▸ WHAT IS NEEDED
Take the records below and set them down exactly, so that every line matches the original.

+ + + + + + +

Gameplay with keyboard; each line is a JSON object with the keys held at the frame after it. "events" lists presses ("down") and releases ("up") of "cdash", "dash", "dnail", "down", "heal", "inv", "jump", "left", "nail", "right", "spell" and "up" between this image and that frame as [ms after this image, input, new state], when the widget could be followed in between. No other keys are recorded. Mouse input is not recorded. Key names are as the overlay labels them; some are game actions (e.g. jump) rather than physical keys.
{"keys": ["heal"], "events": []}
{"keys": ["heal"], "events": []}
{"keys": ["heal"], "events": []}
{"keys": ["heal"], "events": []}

+ + + + + + +

▸ SOLUTION TO THIS TASK
Gameplay with keyboard; each line is a JSON object with the keys held at the frame after it. "events" lists presses ("down") and releases ("up") of "cdash", "dash", "dnail", "down", "heal", "inv", "jump", "left", "nail", "right", "spell" and "up" between this image and that frame as [ms after this image, input, new state], when the widget could be followed in between. No other keys are recorded. Mouse input is not recorded. Key names are as the overlay labels them; some are game actions (e.g. jump) rather than physical keys.
{"keys": ["heal"], "events": []}
{"keys": ["heal"], "events": []}
{"keys": ["heal"], "events": []}
{"keys": ["heal"], "events": []}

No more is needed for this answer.